Although New York was one of the BPP's stronger chapters, and was at one time put in charge of the Philadelphia Branch, it had one of the highest number of expulsions during the 1969 national purge and reorganization. Further membership reductions came about when the Harlem Branch's leadership, also known as the New York Panther 21, were arrested on charges of planning to dynamite and bomb New York City department stores. Some of the Panther 21 were released before trial; those remaining became known as the Panther 13, and were acquitted of all charges against them in May 1971.

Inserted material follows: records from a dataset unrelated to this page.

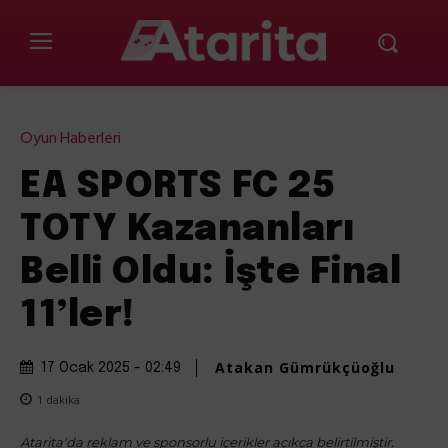
Oyun Haberleri
EA SPORTS FC 25
TOTY Kazananları
Belli Oldu: İşte Final
11’ler!
Atakan Gümrükçüoğlu
17 Ocak 2025 - 02:49
1
dakika
Atarita'da reklam ve sponsorlu içerikler açıkça belirtilmiştir.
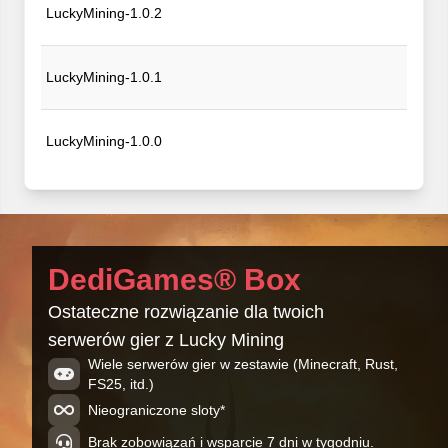
LuckyMining-1.0.2
LuckyMining-1.0.1
LuckyMining-1.0.0
DediGames® Box
Ostateczne rozwiązanie dla twoich
serwerów gier z Lucky Mining
Wiele serwerów gier w zestawie (Minecraft, Rust,
FS25, itd.)
Nieograniczone sloty*
Brak zobowiązań i wsparcie 7 dni w tygodniu.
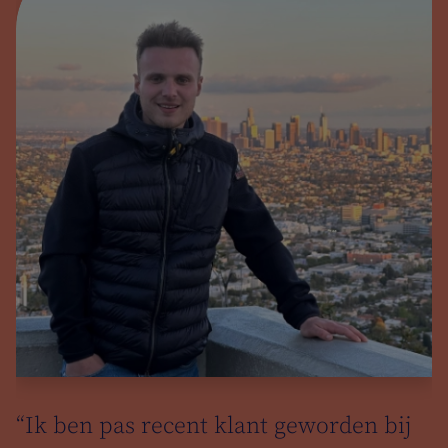
k
“Ik ben pas recent klant geworden bij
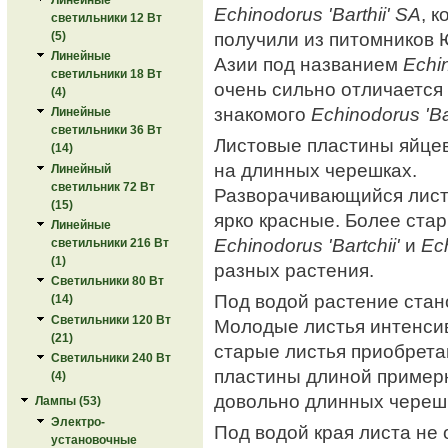
Echinodorus 'Barthii' SA
, 
светильники 12 Вт
получили из питомников 
(5)
Линейные
Азии под названием
Echin
светильники 18 Вт
очень сильно отличается 
(4)
знакомого
Echinodorus 'Bar
Линейные
светильники 36 Вт
Листовые пластины яйце
(14)
на длинных черешках.
Линейный
светильник 72 Вт
Разворачивающийся лист 
(15)
ярко красные. Более стар
Линейные
Echinodorus 'Bartchii'
и
Ech
светильники 216 Вт
(1)
разных растения.
Светильники 80 Вт
Под водой растение стан
(14)
Светильники 120 Вт
Молодые листья интенсив
(21)
старые листья приобрета
Светильники 240 Вт
пластины длиной примерн
(4)
довольно длинных череш
Лампы (53)
Электро-
Под водой края листа не 
установочные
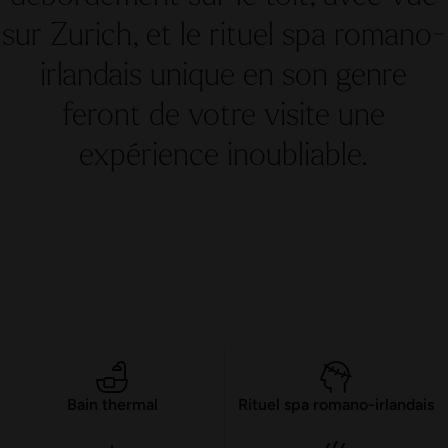
sur Zurich, et le rituel spa romano-
irlandais unique en son genre
feront de votre visite une
expérience inoubliable.
Bain thermal
Rituel spa romano-irlandais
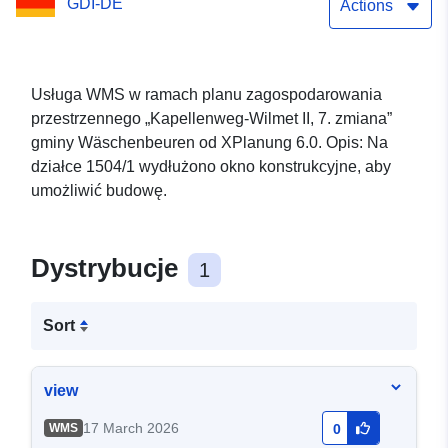
GDI-DE
Actions
Usługa WMS w ramach planu zagospodarowania
przestrzennego „Kapellenweg-Wilmet II, 7. zmiana”
gminy Wäschenbeuren od XPlanung 6.0. Opis: Na
działce 1504/1 wydłużono okno konstrukcyjne, aby
umożliwić budowę.
Dystrybucje
1
Sort
view
17 March 2026
WMS
0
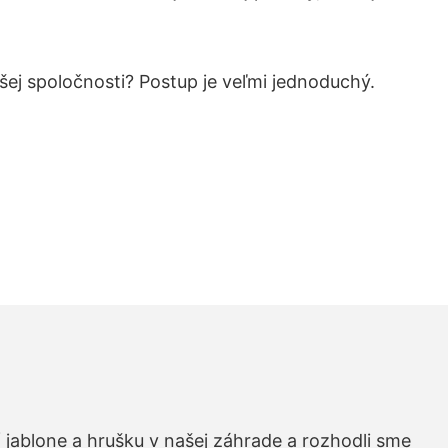
ašej spoločnosti? Postup je veľmi jednoduchý.
 jablone a hrušku v našej záhrade a rozhodli sme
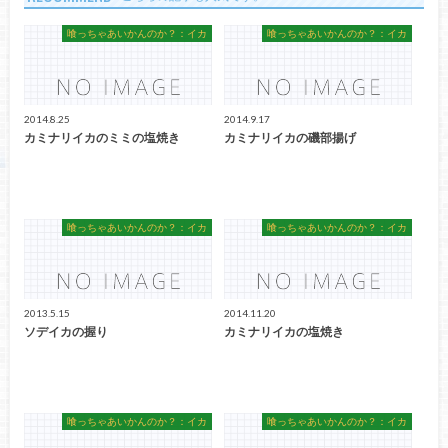
喰っちゃあいかんのか？：イカ
喰っちゃあいかんのか？：イカ
2014.8.25
2014.9.17
カミナリイカのミミの塩焼き
カミナリイカの磯部揚げ
喰っちゃあいかんのか？：イカ
喰っちゃあいかんのか？：イカ
2013.5.15
2014.11.20
ソデイカの握り
カミナリイカの塩焼き
喰っちゃあいかんのか？：イカ
喰っちゃあいかんのか？：イカ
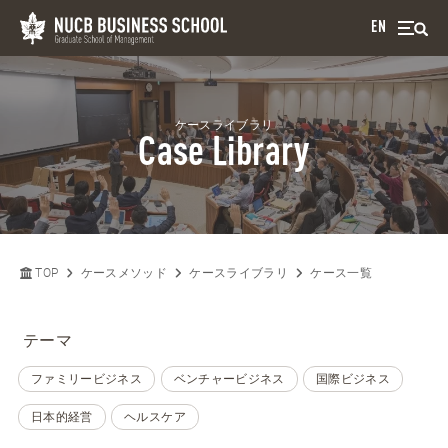
EN
ケースライブラリ
Case Library
TOP
ケースメソッド
ケースライブラリ
ケース一覧
テーマ
ファミリービジネス
ベンチャービジネス
国際ビジネス
日本的経営
ヘルスケア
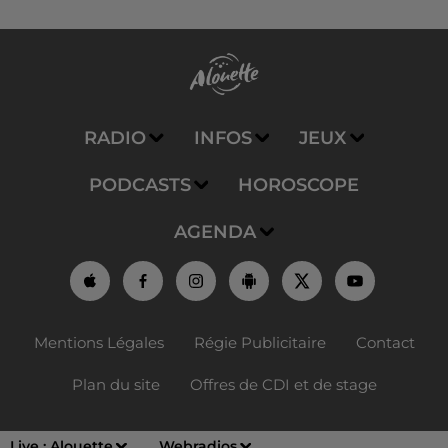
RADIO
INFOS
JEUX
PODCASTS
HOROSCOPE
AGENDA
Mentions Légales
Régie Publicitaire
Contact
Plan du site
Offres de CDI et de stage
Live :
Alouette
Webradios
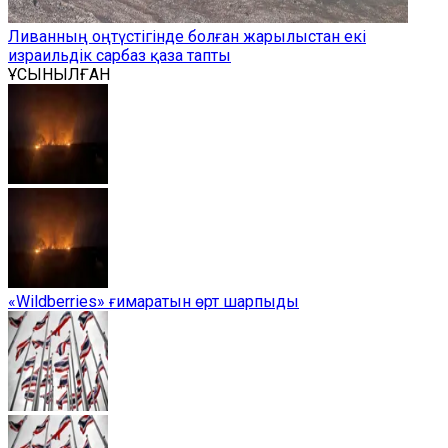
Ливанның оңтүстігінде болған жарылыстан екі
израильдік сарбаз қаза тапты
ҰСЫНЫЛҒАН
«Wildberries» ғимаратын өрт шарпыды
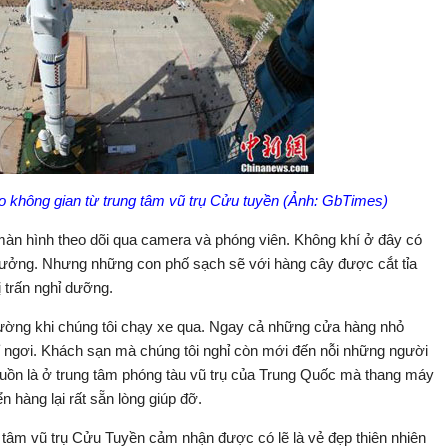
 không gian từ trung tâm vũ trụ Cửu tuyền (Ảnh: GbTimes)
màn hình theo dõi qua camera và phóng viên. Không khí ở đây có
n tưởng. Nhưng những con phố sạch sẽ với hàng cây được cắt tỉa
ị trấn nghỉ dưỡng.
đường khi chúng tôi chạy xe qua. Ngay cả những cửa hàng nhỏ
ỉ ngơi. Khách sạn mà chúng tôi nghỉ còn mới đến nỗi những người
uồn là ở trung tâm phóng tàu vũ trụ của Trung Quốc mà thang máy
 hàng lại rất sẵn lòng giúp đỡ.
tâm vũ trụ Cửu Tuyền cảm nhận được có lẽ là vẻ đẹp thiên nhiên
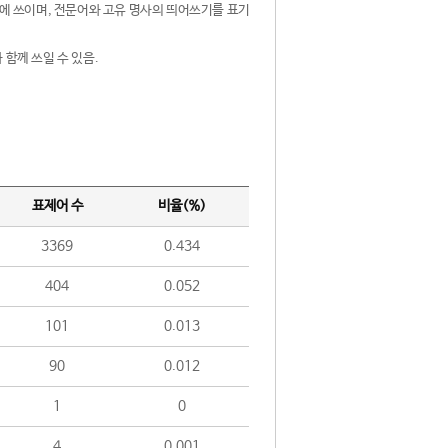
제어에 쓰이며, 전문어와 고유 명사의 띄어쓰기를 표기
 함께 쓰일 수 있음.
표제어 수
비율(%)
3369
0.434
404
0.052
101
0.013
90
0.012
1
0
4
0.001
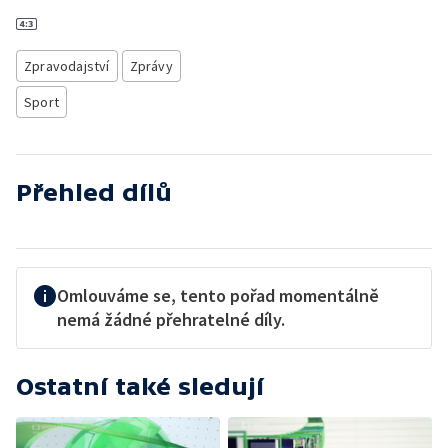
Zpravodajství
Zprávy
Sport
Přehled dílů
Omlouváme se, tento pořad momentálně
nemá žádné přehratelné díly.
Ostatní také sledují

During the jailing of the New York Panthers, further dissension erupted between the national leadership and the east coast Panthers which hastened the demise of the New York Panther organization. Two of the defendants, who were out on bail, Dhoruba bin Wahad (Richard Moore) and Michael "Cetewayo" Tabor had fled to Algeria, further angering national leadership. New York Panthers told the New York Timesthat Oakland headquarters paid more attention to the legal defense of national officers than to New York members who had been in jail since the spring of 1969. Oakland was accused of being angry asbout its inability to "control" the New York Chapter. Differing ideological views brought about the expulsion of first the Panther 13, and then the entire New York Chapter. In retaliation, the New York Chapter similarly "expelled" Huey Newton and David Hilliard and announced that the group was setting up a new national headquarters of the Panther Party in New York City and would publish its own newspaper. The newspaper, Right On, was published beginning in March 1971, by the East Coast Black Panther Party. Despite the attempt to continue the Panthers in New York, it was too late. Some New York Panthers went "underground" and became active with the Black Liberation Army, but it became clear that COINTELPRO had succeeded in demoralizing and splitting the leadership.